Today was very food-centered. I started the day with a tasty and very clean-feeling breakfast. I would almost say "pure" but I'm not sure how that can be applied when a butter substitute is involved. It was quite simple, really - I had run out of blueberries, but still wanted fruit in my first meal of the day. I remembered I had pluots, a hybrid of a plum and apricot, and I just couldn't see how my Stonyfield yogurt would fit, so I left it out in favor of two slices of my favorite multigrain bread (Whole Foods store brand) with just a little bit of Earth Balance spread on top for some fat. So my carbalicious breakfast was: two breads and a pluot (Mister is insisting on calling them plumpricots and I think I like that better - it's much more fun to say!). The reason I got the plumpricots to begin with was that I thought they had a fun shape - when you cut them open and pit them, they kind of look like hearts:
A few hours (and cups of coffee) after breakfast, I ate the last Tomato Rosemary Scone and headed out to buy the week's groceries.
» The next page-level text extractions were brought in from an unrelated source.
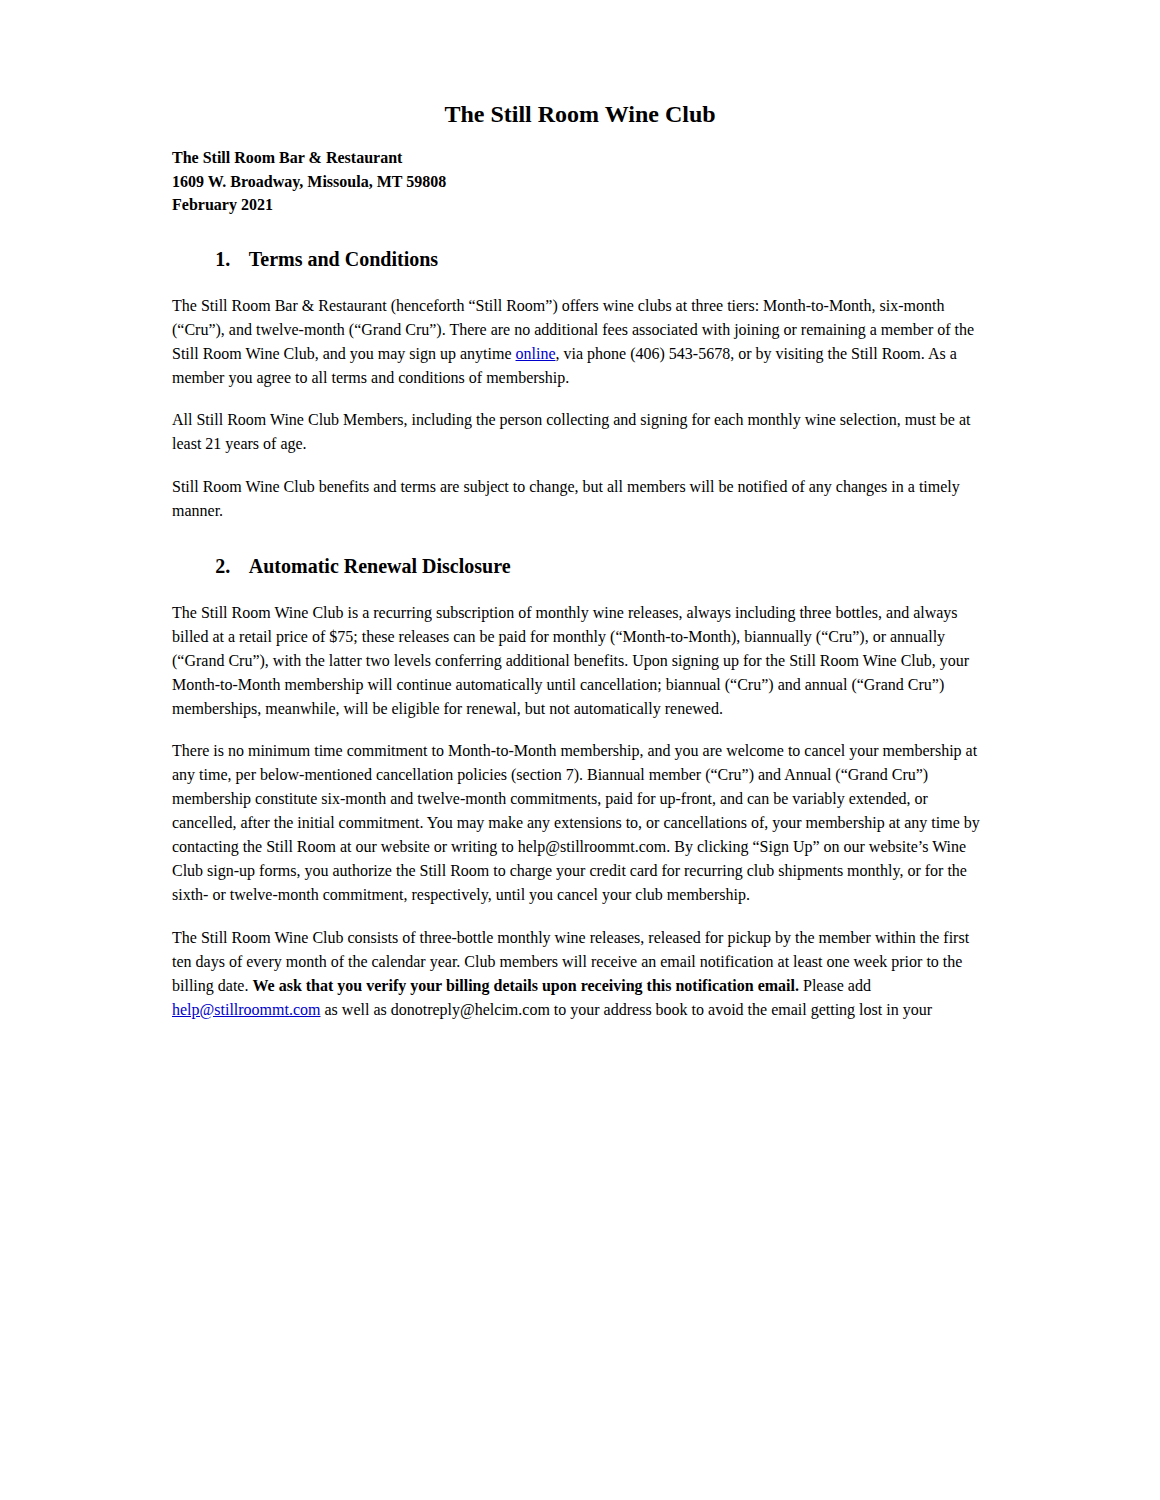The Still Room Wine Club
The Still Room Bar & Restaurant 1609 W. Broadway, Missoula, MT 59808 February 2021
1. Terms and Conditions
The Still Room Bar & Restaurant (henceforth “Still Room”) offers wine clubs at three tiers: Month-to-Month, six-month (“Cru”), and twelve-month (“Grand Cru”). There are no additional fees associated with joining or remaining a member of the Still Room Wine Club, and you may sign up anytime online, via phone (406) 543-5678, or by visiting the Still Room. As a member you agree to all terms and conditions of membership.
All Still Room Wine Club Members, including the person collecting and signing for each monthly wine selection, must be at least 21 years of age.
Still Room Wine Club benefits and terms are subject to change, but all members will be notified of any changes in a timely manner.
2. Automatic Renewal Disclosure
The Still Room Wine Club is a recurring subscription of monthly wine releases, always including three bottles, and always billed at a retail price of $75; these releases can be paid for monthly (“Month-to-Month), biannually (“Cru”), or annually (“Grand Cru”), with the latter two levels conferring additional benefits. Upon signing up for the Still Room Wine Club, your Month-to-Month membership will continue automatically until cancellation; biannual (“Cru”) and annual (“Grand Cru”) memberships, meanwhile, will be eligible for renewal, but not automatically renewed.
There is no minimum time commitment to Month-to-Month membership, and you are welcome to cancel your membership at any time, per below-mentioned cancellation policies (section 7). Biannual member (“Cru”) and Annual (“Grand Cru”) membership constitute six-month and twelve-month commitments, paid for up-front, and can be variably extended, or cancelled, after the initial commitment. You may make any extensions to, or cancellations of, your membership at any time by contacting the Still Room at our website or writing to help@stillroommt.com. By clicking “Sign Up” on our website’s Wine Club sign-up forms, you authorize the Still Room to charge your credit card for recurring club shipments monthly, or for the sixth- or twelve-month commitment, respectively, until you cancel your club membership.
The Still Room Wine Club consists of three-bottle monthly wine releases, released for pickup by the member within the first ten days of every month of the calendar year. Club members will receive an email notification at least one week prior to the billing date. We ask that you verify your billing details upon receiving this notification email. Please add help@stillroommt.com as well as donotreply@helcim.com to your address book to avoid the email getting lost in your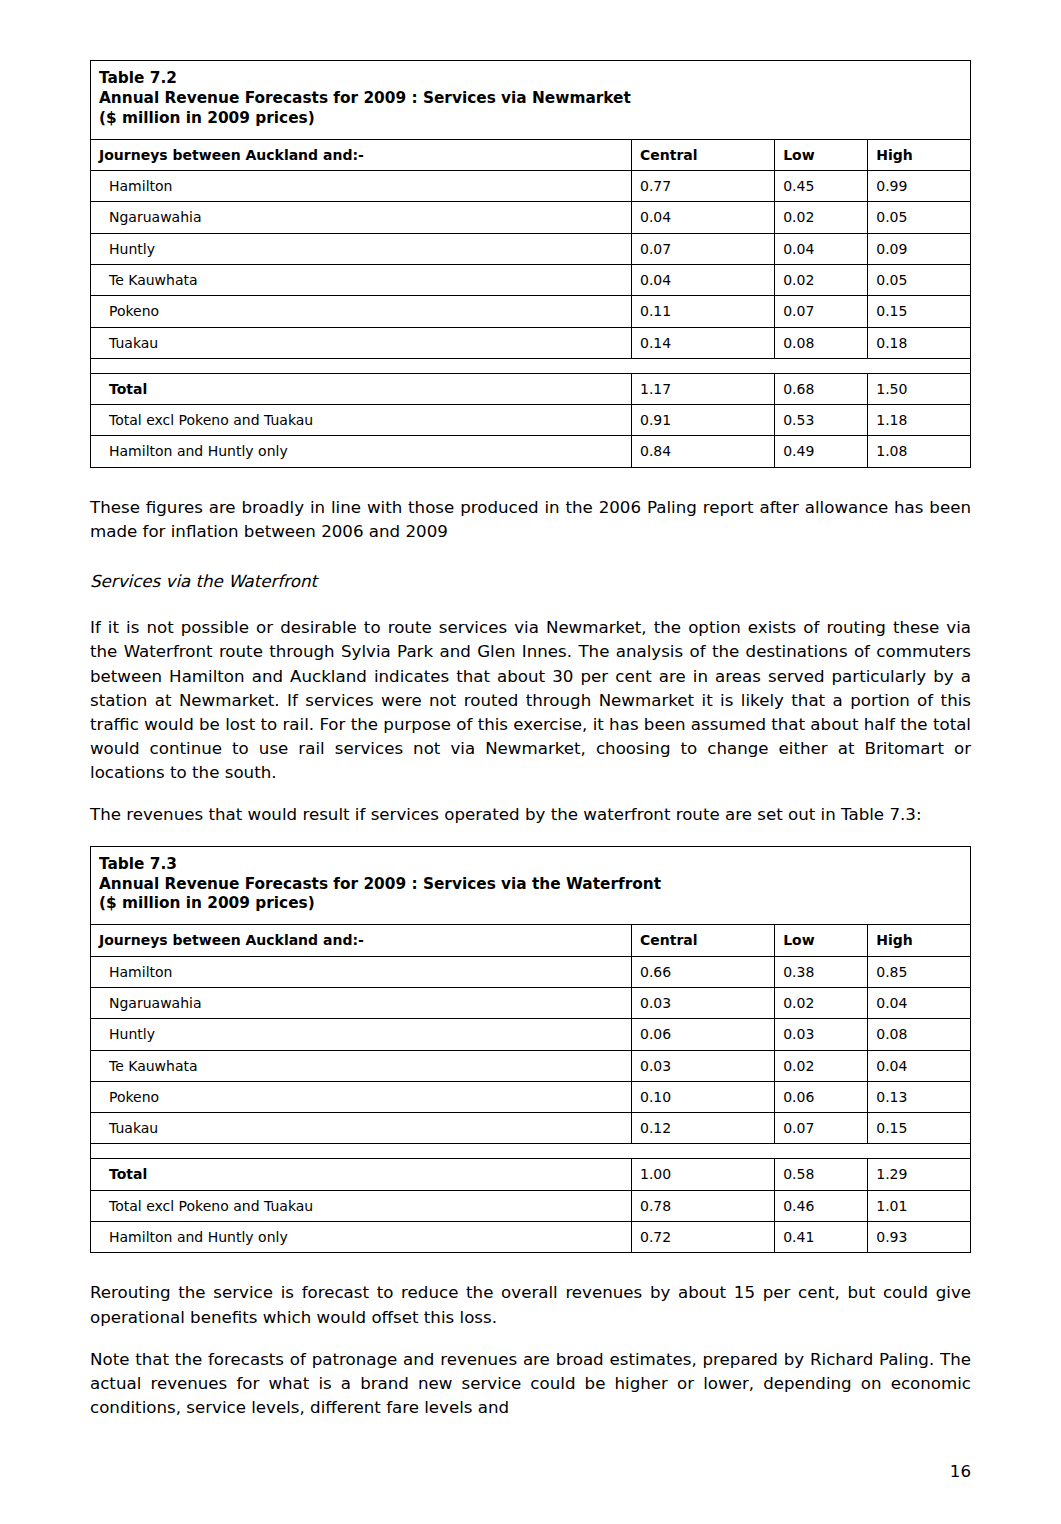Table 7.2 Annual Revenue Forecasts for 2009 : Services via Newmarket ($ million in 2009 prices)
| Journeys between Auckland and:- | Central | Low | High |
| --- | --- | --- | --- |
| Hamilton | 0.77 | 0.45 | 0.99 |
| Ngaruawahia | 0.04 | 0.02 | 0.05 |
| Huntly | 0.07 | 0.04 | 0.09 |
| Te Kauwhata | 0.04 | 0.02 | 0.05 |
| Pokeno | 0.11 | 0.07 | 0.15 |
| Tuakau | 0.14 | 0.08 | 0.18 |
| Total | 1.17 | 0.68 | 1.50 |
| Total excl Pokeno and Tuakau | 0.91 | 0.53 | 1.18 |
| Hamilton and Huntly only | 0.84 | 0.49 | 1.08 |
These figures are broadly in line with those produced in the 2006 Paling report after allowance has been made for inflation between 2006 and 2009
Services via the Waterfront
If it is not possible or desirable to route services via Newmarket, the option exists of routing these via the Waterfront route through Sylvia Park and Glen Innes. The analysis of the destinations of commuters between Hamilton and Auckland indicates that about 30 per cent are in areas served particularly by a station at Newmarket. If services were not routed through Newmarket it is likely that a portion of this traffic would be lost to rail. For the purpose of this exercise, it has been assumed that about half the total would continue to use rail services not via Newmarket, choosing to change either at Britomart or locations to the south.
The revenues that would result if services operated by the waterfront route are set out in Table 7.3:
Table 7.3 Annual Revenue Forecasts for 2009 : Services via the Waterfront ($ million in 2009 prices)
| Journeys between Auckland and:- | Central | Low | High |
| --- | --- | --- | --- |
| Hamilton | 0.66 | 0.38 | 0.85 |
| Ngaruawahia | 0.03 | 0.02 | 0.04 |
| Huntly | 0.06 | 0.03 | 0.08 |
| Te Kauwhata | 0.03 | 0.02 | 0.04 |
| Pokeno | 0.10 | 0.06 | 0.13 |
| Tuakau | 0.12 | 0.07 | 0.15 |
| Total | 1.00 | 0.58 | 1.29 |
| Total excl Pokeno and Tuakau | 0.78 | 0.46 | 1.01 |
| Hamilton and Huntly only | 0.72 | 0.41 | 0.93 |
Rerouting the service is forecast to reduce the overall revenues by about 15 per cent, but could give operational benefits which would offset this loss.
Note that the forecasts of patronage and revenues are broad estimates, prepared by Richard Paling. The actual revenues for what is a brand new service could be higher or lower, depending on economic conditions, service levels, different fare levels and
16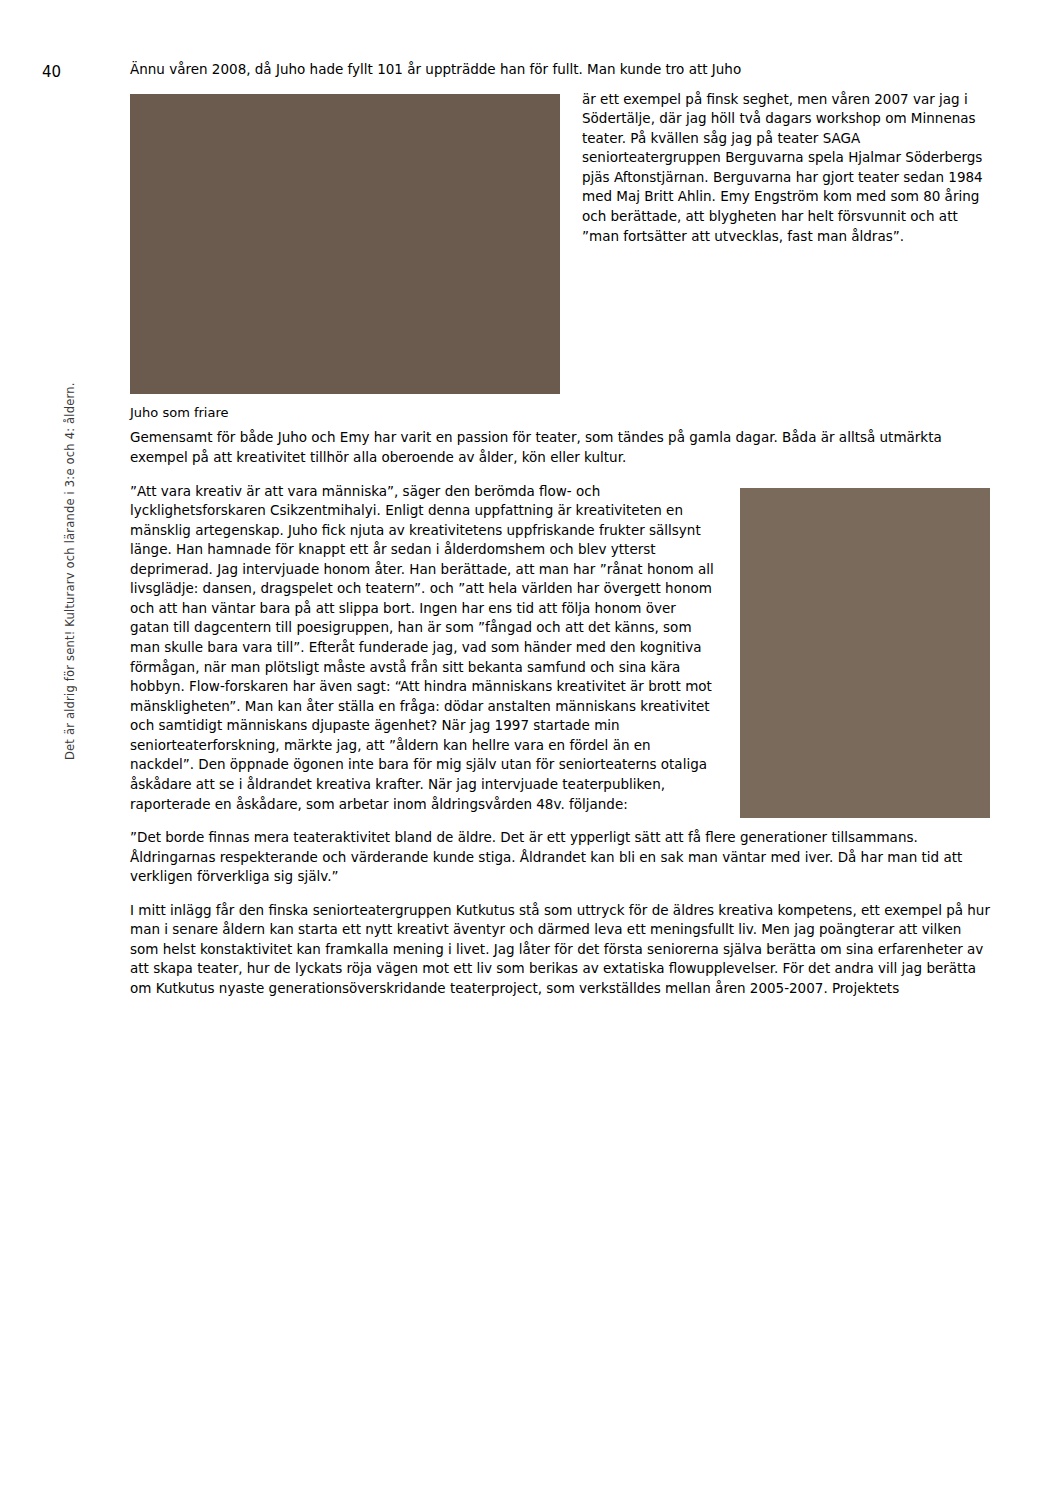40
Det är aldrig för sent! Kulturarv och lärande i 3:e och 4: åldern.
Ännu våren 2008, då Juho hade fyllt 101 år uppträdde han för fullt. Man kunde tro att Juho
Juho som friare
är ett exempel på finsk seghet, men våren 2007 var jag i Södertälje, där jag höll två dagars workshop om Minnenas teater. På kvällen såg jag på teater SAGA seniorteatergruppen Berguvarna spela Hjalmar Söderbergs pjäs Aftonstjärnan. Berguvarna har gjort teater sedan 1984 med Maj Britt Ahlin. Emy Engström kom med som 80 åring och berättade, att blygheten har helt försvunnit och att ”man fortsätter att utvecklas, fast man åldras”.
Gemensamt för både Juho och Emy har varit en passion för teater, som tändes på gamla dagar. Båda är alltså utmärkta exempel på att kreativitet tillhör alla oberoende av ålder, kön eller kultur.
”Att vara kreativ är att vara människa”, säger den berömda flow- och lycklighetsforskaren Csikzentmihalyi. Enligt denna uppfattning är kreativiteten en mänsklig artegenskap. Juho fick njuta av kreativitetens uppfriskande frukter sällsynt länge. Han hamnade för knappt ett år sedan i ålderdomshem och blev ytterst deprimerad. Jag intervjuade honom åter. Han berättade, att man har ”rånat honom all livsglädje: dansen, dragspelet och teatern”. och ”att hela världen har övergett honom och att han väntar bara på att slippa bort. Ingen har ens tid att följa honom över gatan till dagcentern till poesigruppen, han är som ”fångad och att det känns, som man skulle bara vara till”. Efteråt funderade jag, vad som händer med den kognitiva förmågan, när man plötsligt måste avstå från sitt bekanta samfund och sina kära hobbyn. Flow-forskaren har även sagt: “Att hindra människans kreativitet är brott mot mänskligheten”. Man kan åter ställa en fråga: dödar anstalten människans kreativitet och samtidigt människans djupaste ägenhet? När jag 1997 startade min seniorteaterforskning, märkte jag, att ”åldern kan hellre vara en fördel än en nackdel”. Den öppnade ögonen inte bara för mig själv utan för seniorteaterns otaliga åskådare att se i åldrandet kreativa krafter. När jag intervjuade teaterpubliken, raporterade en åskådare, som arbetar inom åldringsvården 48v. följande:
”Det borde finnas mera teateraktivitet bland de äldre. Det är ett ypperligt sätt att få flere generationer tillsammans. Åldringarnas respekterande och värderande kunde stiga. Åldrandet kan bli en sak man väntar med iver. Då har man tid att verkligen förverkliga sig själv.”
I mitt inlägg får den finska seniorteatergruppen Kutkutus stå som uttryck för de äldres kreativa kompetens, ett exempel på hur man i senare åldern kan starta ett nytt kreativt äventyr och därmed leva ett meningsfullt liv. Men jag poängterar att vilken som helst konstaktivitet kan framkalla mening i livet. Jag låter för det första seniorerna själva berätta om sina erfarenheter av att skapa teater, hur de lyckats röja vägen mot ett liv som berikas av extatiska flowupplevelser. För det andra vill jag berätta om Kutkutus nyaste generationsöverskridande teaterproject, som verkställdes mellan åren 2005-2007. Projektets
I confess, I was influenced in my decisions today...you could almost call it peer pressure, but the pressure was self-inflicted after looking at product reviews on a couple of my new favorite blogs: Chocolate Covered Katie and Vegan Eats & Treats. If you go to those blogs, it probably will not come as a surprise to you that my off-the-beaten-path additions to my grocery basket were:
Larabar Coconut Cream Bar
Larabar Banana Bread Bar
Larabar Jocalat Chocolate Mint Bar
Think Fruit Chocolate Pomegranate Bar
Clif Nectar Vanilla, Lemon, Cashew Bar
I have been known to get the Nectar bars in the past - in fact, that one is my favorite flavor...subtly sweet with the most sublime aftertaste of vanilla. What I love about the Larabars and the Nectar bar is that they each have between 3 and 5 ingredients. That's it! I'm not of the opinion that the fewer ingredients a meal has, the healthier it is, but when it comes to prepackaged "processed" foods, it's nice to see not everything has to have unpronouceable ingredients that sound more like chemicals than food. There's something beautifully ironic about turning over a Banana Bread bar and seeing these ingredients: almonds, dates, and bananas. Seriously. No (added) sugar, no flour, no corn syrup, rice syrup, etc....just fruit and nuts. I'm totally psyched. The Think Fruit bar had the most ingredients, tipping the scales at a mighty TEN. Anyway, I'll let you know what I think of the bars as I eat them.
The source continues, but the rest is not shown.